29 Jesús le contestó: «El primer mandamiento es: Escucha, Israel: El Señor nuestro Dios es un único Señor. 30 Amarás al Señor tu Dios con todo tu corazón, con toda tu alma, con toda tu inteligencia y con todas tus fuerzas. 31 Y después viene este otro: Amarás a tu prójimo como a ti mismo. No hay ningún mandamiento más importante que éstos.»
32 El maestro de la Ley le contestó: «Has hablado muy bien, Maestro; tienes razón cuando dices que el Señor es único y que no hay otro fuera de él, 33 y que amarlo con todo el corazón, con toda la inteligencia y con todas las fuerzas y amar al prójimo como a sí mismo vale más que todas las víctimas y sacrificios.»
34 Jesús vio que ésta era respuesta sabia y le dijo: «No estás lejos del Reino de Dios.» Y después de esto, nadie más se atrevió a hacerle nuevas preguntas.

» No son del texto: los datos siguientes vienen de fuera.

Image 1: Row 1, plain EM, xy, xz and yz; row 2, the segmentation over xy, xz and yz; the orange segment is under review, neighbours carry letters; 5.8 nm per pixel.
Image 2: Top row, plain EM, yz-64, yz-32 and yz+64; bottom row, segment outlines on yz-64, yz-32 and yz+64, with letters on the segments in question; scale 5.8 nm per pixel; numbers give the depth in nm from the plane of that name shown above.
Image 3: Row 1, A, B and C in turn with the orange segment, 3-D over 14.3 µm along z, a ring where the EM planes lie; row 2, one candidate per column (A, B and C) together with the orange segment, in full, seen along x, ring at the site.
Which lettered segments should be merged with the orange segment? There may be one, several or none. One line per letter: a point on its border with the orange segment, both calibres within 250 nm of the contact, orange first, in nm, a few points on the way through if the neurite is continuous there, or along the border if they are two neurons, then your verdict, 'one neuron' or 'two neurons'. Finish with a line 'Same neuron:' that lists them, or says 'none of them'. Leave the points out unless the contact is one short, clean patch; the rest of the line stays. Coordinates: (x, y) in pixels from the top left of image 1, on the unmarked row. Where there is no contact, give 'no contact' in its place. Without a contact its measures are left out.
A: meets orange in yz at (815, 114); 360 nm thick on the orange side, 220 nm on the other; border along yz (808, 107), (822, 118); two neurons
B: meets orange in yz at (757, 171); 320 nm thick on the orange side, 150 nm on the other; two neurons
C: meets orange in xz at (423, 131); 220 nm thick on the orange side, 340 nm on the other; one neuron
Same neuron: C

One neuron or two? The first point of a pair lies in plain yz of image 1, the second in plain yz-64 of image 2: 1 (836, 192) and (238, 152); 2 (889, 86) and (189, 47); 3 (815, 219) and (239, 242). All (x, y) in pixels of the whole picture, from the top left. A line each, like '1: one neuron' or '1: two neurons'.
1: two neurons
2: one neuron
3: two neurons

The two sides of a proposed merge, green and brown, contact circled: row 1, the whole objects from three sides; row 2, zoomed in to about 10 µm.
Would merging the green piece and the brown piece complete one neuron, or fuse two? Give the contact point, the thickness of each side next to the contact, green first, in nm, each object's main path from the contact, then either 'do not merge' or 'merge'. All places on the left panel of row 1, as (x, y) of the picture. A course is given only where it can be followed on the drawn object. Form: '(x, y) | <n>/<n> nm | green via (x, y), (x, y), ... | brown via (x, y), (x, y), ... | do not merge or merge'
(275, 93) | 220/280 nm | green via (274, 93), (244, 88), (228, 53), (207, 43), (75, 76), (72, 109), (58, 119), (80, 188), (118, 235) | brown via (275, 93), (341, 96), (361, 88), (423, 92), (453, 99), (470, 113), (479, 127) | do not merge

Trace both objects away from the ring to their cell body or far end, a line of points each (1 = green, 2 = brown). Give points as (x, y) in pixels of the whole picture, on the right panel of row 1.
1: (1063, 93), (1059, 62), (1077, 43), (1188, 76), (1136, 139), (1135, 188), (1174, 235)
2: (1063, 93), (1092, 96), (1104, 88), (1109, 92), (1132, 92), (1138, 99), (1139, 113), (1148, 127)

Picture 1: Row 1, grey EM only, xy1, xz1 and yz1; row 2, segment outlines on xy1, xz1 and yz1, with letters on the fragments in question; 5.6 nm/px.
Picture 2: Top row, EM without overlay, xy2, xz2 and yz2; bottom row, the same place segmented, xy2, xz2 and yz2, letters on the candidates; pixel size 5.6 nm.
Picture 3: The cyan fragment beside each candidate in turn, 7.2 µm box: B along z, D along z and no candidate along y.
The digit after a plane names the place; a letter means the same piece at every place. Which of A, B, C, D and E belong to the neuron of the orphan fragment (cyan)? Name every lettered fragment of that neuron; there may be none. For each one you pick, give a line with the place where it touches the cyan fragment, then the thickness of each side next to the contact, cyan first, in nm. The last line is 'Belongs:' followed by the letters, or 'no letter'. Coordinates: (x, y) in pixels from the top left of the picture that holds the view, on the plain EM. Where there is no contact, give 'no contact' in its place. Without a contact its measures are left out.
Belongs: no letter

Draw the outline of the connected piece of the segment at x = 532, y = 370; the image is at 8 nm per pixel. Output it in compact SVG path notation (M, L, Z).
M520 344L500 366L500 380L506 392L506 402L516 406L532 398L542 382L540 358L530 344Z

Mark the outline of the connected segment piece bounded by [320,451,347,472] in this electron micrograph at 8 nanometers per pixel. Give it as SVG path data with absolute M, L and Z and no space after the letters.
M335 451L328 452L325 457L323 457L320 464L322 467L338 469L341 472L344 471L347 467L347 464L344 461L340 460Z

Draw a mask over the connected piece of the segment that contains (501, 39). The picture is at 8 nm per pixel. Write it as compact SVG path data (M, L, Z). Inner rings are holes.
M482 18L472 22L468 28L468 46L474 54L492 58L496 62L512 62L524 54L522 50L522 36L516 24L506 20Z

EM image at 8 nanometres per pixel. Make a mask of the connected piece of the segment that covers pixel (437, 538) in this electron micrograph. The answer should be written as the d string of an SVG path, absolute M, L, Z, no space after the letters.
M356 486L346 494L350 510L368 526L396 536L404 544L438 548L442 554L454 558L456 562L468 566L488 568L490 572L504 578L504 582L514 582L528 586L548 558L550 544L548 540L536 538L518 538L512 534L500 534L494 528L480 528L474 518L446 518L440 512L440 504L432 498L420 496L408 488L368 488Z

¿De quién es hijo el Cristo?
35 Mientras Jesús enseñaba en el Templo, preguntó: «¿Por qué los maestros de la Ley dicen que el Mesías será el hijo de David? 36 Porque el mismo David dijo, hablando por el Espíritu Santo: Dijo el Señor a mi Señor: Siéntate a mi derecha hasta que ponga a tus enemigos debajo de tus pies. 37 Si David mismo lo llama «Señor», ¿cómo puede entonces ser hijo suyo?»
37 Mucha gente acudía a Jesús y lo escuchaba con agrado.
38 En su enseñanza Jesús les decía también: «Cuídense de esos maestros de la Ley 39 a quienes les gusta pasear con sus amplias vestiduras, ser saludados en las plazas y ocupar asientos reservados en las sinagogas y en los banquetes; 40 incluso devoran los bienes de las viudas, mientras se amparan detrás de largas oraciones. ¡Con qué severidad serán juzgados!»
La ofrenda de la viuda
41 Jesús se había sentado frente a las alcancías del Templo, y podía ver cómo la gente echaba dinero para el tesoro; pasaban ricos y daban mucho, 42 pero también se acercó una viuda pobre y echó dos moneditas de muy poco valor.
43 Jesús entonces llamó a sus discípulos y les dijo: «Yo les aseguro que esta viuda pobre ha dado más que todos los otros. 44 Pues todos han echado de lo que les sobraba, mientras ella ha dado desde su pobreza; no tenía más, y dio todos sus recursos.»